For it Gary flicked his tongue out against Jim’s top lip, tasting the tequila still lingering there, and eased them off the main road. Into a flat stretch of desert, where he killed the engine and shut off the headlights, and pushed Jim back into his seat to climb over him. Eyes black in the dark, Jim licked his lips and raked his fingers down Gary’s back under his shirt.

“You want me to make you feel good, tiger?” Gary asked between their teeth, even though he already knew the answer. He had rehearsed it on Lee already, and every other boy in San Francisco he could get inside of. “Get my dick in you, make you come for me?”

Nodding, Jim brought his knees under Gary’s arms and bit down on the pilot’s bottom lip. “Yes.”

“Tell me you want it.” Gary gripped Jim’s hips and ground their bodies together, the feverish rubbing of denim and flesh and heat. “Tell me how much you want me inside you.”

“I want you,” Jim breathed out, pulling at Gary’s hair and arching up into the friction between them. “Wanna feel you inside me – fuck, I’ve wanted it for weeks.”

That brought Gary’s hips forward in a possessive snap. For it Jim grunted, made a fist of Gary’s shirt and tried to hang on. Gary wanted to know when and for how long, but the thought died quickly as he sucked in the startled, breathy noises Jim made as he dug his dick into Jim’s. They rutted that way across the front seat until they made a mess of themselves, before they finally untangled from one another and Gary drove them to the next city on the horizon.

In some seedy tourist-trap hotel, Gary Mitchell spent the next two days fucking Jim Kirk. Sometimes on his back where Gary could watch Jim’s expression as he took Gary’s dick, with that half-drunk, fuck-stupid look on his face, hungry for whatever Gary could give him. Or in Gary’s lap so he could watch Jim get himself off, bouncing up and down shamelessly, sweat running down his neck and chest in a hot pink stripe. Or on hands and knees, where Gary could reach Jim’s prostate and fuck the orgasm out of him without touching him, making the tightest, neediest little sounds Gary had ever heard in his life. Gary liked that the best, he found, and wrenched Jim’s head back by the hair and licked inside his mouth, enjoying the helpless noise Jim made when he did.

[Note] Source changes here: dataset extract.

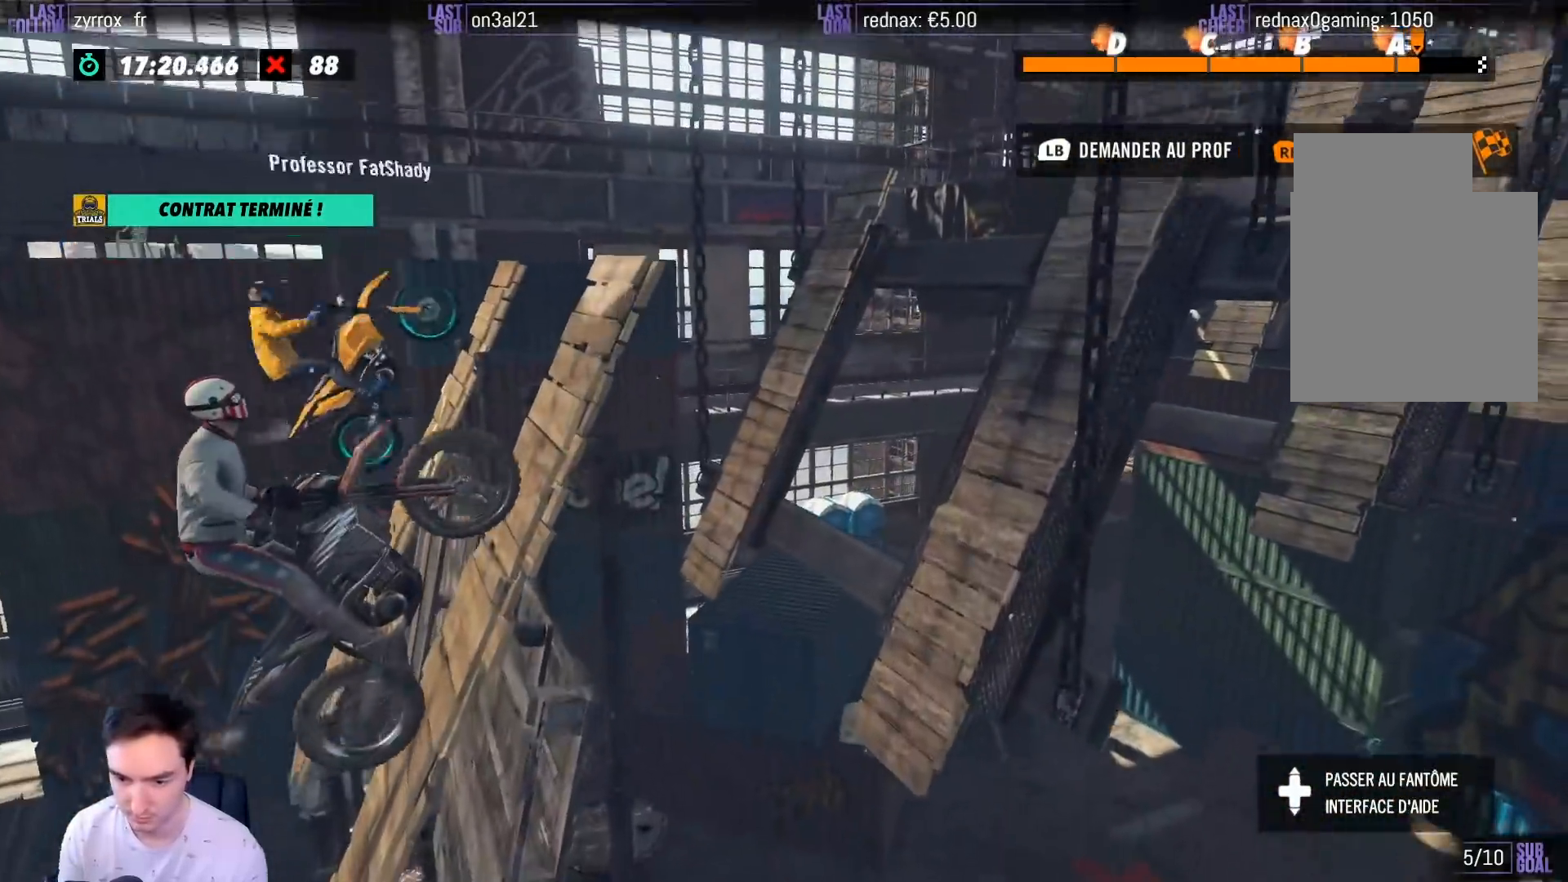
{"buttons": ["R2"], "left_stick": "right", "right_stick": "center", "events": [[33, "R2", "up"], [117, "R2", "down"]]}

Gary fucked Jim until neither of them could get it up again, and Jim was too sore to do anything else, wet between his legs from spit and lube and come. On the third morning, before the shuttle was scheduled to leave, they lay on their backs in the ruined sheets and waited for their skin to cool, Jim’s breathing warm on Gary’s shoulder as he dozed. His dark lashes slanted, mouth flushed from bites and kisses, his skin smelling like cotton and sweat and Gary’s aftershave. For just an instant, with San Francisco and Starfleet and Van Nuys so far away, it was as perfect a moment as Gary had ever known.

Gary didn’t even think about the stars, or the fire that he saw whenever he closed his eyes. This close to Jim he didn’t care about that anymore, and brushing a sweaty piece of blonde hair from his face, kissed Jim’s eyelids.

\--

In San Francisco, Gary and Jim didn’t talk about Deben IV. Jim didn’t talk about Gary to Leonard, and Gary was okay with that. It made Deneb IV their little secret, something that belonged to them and no one else.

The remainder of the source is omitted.